**Dataset excerpts**
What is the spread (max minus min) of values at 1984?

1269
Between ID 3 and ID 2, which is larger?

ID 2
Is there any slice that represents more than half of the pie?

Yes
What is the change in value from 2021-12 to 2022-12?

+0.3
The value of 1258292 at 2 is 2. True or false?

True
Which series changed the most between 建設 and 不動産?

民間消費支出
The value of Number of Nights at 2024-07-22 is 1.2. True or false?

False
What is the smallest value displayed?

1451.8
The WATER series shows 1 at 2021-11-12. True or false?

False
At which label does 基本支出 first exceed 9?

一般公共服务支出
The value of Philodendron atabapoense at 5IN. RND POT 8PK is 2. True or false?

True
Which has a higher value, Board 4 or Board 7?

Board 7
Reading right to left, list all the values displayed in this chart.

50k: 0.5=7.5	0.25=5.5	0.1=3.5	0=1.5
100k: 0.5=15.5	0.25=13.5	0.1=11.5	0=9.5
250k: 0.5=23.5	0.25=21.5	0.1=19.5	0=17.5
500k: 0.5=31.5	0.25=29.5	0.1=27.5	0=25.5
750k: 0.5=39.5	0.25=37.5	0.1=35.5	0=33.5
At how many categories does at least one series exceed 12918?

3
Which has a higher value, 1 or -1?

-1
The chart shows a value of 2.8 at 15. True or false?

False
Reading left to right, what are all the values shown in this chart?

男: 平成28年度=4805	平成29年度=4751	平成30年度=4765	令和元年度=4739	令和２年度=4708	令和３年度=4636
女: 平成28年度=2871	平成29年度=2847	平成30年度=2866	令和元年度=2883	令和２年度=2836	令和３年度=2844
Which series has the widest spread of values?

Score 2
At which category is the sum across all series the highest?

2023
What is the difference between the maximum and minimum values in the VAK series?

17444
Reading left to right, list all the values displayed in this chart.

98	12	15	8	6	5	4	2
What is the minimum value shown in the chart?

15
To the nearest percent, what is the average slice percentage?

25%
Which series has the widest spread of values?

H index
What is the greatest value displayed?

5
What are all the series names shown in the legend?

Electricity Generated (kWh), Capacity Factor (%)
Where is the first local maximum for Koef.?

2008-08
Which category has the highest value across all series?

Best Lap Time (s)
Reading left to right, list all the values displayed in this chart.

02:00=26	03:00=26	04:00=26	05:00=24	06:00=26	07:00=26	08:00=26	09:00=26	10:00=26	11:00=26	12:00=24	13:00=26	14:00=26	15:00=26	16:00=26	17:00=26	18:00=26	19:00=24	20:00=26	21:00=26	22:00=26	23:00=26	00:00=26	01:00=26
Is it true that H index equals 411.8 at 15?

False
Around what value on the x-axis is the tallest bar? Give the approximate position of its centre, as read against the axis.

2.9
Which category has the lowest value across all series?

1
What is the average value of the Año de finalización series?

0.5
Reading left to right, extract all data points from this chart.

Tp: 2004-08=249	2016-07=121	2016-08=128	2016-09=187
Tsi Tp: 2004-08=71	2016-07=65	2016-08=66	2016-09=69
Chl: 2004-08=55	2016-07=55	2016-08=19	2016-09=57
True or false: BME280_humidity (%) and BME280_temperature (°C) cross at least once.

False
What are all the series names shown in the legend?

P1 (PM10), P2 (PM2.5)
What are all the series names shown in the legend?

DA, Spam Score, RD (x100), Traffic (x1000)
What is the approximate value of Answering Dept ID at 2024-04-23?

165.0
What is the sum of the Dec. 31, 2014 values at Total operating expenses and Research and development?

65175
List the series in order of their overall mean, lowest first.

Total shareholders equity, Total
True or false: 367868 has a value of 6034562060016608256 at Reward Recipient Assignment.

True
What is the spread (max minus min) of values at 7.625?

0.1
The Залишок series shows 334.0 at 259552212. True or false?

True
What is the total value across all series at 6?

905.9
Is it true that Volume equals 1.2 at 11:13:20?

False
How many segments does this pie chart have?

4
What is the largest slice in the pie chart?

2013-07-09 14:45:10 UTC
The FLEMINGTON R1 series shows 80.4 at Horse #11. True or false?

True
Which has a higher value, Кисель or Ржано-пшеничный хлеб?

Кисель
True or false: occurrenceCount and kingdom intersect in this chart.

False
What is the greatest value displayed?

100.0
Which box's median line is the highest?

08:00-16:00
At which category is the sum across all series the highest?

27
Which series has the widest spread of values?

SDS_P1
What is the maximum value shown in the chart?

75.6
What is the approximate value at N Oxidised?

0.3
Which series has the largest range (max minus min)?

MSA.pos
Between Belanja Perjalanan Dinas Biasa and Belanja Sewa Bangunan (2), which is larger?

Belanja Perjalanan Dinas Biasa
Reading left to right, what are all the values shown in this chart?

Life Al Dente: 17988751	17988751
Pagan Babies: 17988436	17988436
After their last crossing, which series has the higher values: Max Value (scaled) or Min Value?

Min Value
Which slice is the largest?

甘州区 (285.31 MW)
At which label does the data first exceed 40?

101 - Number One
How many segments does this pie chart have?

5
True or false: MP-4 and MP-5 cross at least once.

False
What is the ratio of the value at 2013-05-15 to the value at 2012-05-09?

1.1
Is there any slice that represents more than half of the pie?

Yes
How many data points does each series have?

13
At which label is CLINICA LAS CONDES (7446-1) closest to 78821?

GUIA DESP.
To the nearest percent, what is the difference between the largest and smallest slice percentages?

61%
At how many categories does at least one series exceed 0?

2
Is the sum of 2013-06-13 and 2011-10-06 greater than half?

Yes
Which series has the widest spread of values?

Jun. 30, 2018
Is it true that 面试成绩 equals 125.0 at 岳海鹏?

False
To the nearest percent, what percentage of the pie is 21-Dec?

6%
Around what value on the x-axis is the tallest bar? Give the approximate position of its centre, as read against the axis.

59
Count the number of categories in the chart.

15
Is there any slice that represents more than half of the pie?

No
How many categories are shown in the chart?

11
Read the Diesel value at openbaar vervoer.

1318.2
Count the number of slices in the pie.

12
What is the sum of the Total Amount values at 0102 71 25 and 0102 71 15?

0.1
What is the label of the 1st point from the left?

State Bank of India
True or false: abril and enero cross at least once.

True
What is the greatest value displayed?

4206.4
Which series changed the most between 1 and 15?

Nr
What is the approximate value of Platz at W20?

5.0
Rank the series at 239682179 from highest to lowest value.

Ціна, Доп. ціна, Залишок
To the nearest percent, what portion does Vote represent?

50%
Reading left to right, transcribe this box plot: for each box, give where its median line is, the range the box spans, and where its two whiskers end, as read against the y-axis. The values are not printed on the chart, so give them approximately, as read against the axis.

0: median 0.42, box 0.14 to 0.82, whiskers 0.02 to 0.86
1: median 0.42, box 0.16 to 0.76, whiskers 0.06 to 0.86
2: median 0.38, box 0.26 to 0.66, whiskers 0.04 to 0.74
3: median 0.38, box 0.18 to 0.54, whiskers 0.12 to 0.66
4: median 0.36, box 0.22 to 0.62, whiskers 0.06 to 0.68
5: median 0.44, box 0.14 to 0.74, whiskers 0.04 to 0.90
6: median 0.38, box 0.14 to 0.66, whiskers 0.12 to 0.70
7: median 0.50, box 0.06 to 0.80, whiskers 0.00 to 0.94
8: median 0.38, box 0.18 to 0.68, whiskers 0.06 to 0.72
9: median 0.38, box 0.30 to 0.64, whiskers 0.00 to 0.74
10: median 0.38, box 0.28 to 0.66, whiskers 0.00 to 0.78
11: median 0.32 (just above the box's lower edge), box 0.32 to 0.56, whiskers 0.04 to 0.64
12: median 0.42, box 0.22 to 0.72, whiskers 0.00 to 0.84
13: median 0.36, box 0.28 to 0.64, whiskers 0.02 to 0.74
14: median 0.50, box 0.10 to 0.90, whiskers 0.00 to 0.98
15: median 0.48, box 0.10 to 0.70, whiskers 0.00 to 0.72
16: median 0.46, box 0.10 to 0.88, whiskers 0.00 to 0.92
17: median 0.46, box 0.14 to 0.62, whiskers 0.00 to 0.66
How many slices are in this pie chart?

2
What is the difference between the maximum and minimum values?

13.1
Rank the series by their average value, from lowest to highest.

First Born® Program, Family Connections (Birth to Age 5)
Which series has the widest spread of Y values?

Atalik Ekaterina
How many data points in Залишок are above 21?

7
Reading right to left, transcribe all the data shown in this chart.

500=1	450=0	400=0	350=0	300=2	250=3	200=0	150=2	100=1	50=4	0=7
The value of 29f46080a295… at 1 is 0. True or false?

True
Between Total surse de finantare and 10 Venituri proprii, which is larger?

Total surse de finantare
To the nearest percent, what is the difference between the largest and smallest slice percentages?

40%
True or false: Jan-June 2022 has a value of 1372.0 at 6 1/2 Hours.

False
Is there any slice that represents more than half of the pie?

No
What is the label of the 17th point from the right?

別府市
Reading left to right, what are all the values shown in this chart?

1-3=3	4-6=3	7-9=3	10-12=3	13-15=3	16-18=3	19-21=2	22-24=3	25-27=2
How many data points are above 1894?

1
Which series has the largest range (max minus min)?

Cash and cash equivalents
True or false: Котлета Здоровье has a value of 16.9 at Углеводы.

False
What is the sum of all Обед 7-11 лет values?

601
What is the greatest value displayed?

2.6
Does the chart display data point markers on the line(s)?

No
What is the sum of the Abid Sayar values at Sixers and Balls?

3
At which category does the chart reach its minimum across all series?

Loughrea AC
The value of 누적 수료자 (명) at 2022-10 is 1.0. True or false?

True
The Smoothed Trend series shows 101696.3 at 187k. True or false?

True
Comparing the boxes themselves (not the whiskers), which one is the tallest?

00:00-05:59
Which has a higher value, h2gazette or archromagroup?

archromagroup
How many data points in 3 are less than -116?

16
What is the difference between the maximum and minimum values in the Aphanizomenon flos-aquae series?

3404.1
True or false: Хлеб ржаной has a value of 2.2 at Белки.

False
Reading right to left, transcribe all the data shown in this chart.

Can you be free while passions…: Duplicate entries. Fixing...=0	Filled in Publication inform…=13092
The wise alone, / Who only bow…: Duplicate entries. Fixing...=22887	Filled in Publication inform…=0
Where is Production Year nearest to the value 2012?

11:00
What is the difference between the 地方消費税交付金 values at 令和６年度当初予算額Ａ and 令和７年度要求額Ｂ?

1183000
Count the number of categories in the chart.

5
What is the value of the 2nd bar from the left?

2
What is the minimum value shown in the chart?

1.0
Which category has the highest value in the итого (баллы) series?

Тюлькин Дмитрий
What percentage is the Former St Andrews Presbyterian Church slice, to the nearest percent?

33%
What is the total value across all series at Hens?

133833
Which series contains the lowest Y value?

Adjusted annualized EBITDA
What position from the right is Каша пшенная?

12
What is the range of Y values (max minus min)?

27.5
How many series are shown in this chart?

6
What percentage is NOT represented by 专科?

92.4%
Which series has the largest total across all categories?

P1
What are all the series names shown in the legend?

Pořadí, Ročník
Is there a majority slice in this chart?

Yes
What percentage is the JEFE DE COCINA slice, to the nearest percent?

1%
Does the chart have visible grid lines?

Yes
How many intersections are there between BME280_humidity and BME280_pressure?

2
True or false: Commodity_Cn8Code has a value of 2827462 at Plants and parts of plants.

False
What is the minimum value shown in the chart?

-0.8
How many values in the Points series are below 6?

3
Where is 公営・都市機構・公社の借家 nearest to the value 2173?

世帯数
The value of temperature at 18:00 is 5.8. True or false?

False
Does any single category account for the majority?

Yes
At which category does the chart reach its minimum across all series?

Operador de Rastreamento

**Task instructions**
Update the records starting at the beginning and ending at the line containing "The value of Number", replacing "True or false" with "Correct or incorrect" and leaving everything else unchanged.

**Result for this task**
What is the spread (max minus min) of values at 1984?

1269
Between ID 3 and ID 2, which is larger?

ID 2
Is there any slice that represents more than half of the pie?

Yes
What is the change in value from 2021-12 to 2022-12?

+0.3
The value of 1258292 at 2 is 2. Correct or incorrect?

True
Which series changed the most between 建設 and 不動産?

民間消費支出
The value of Number of Nights at 2024-07-22 is 1.2. Correct or incorrect?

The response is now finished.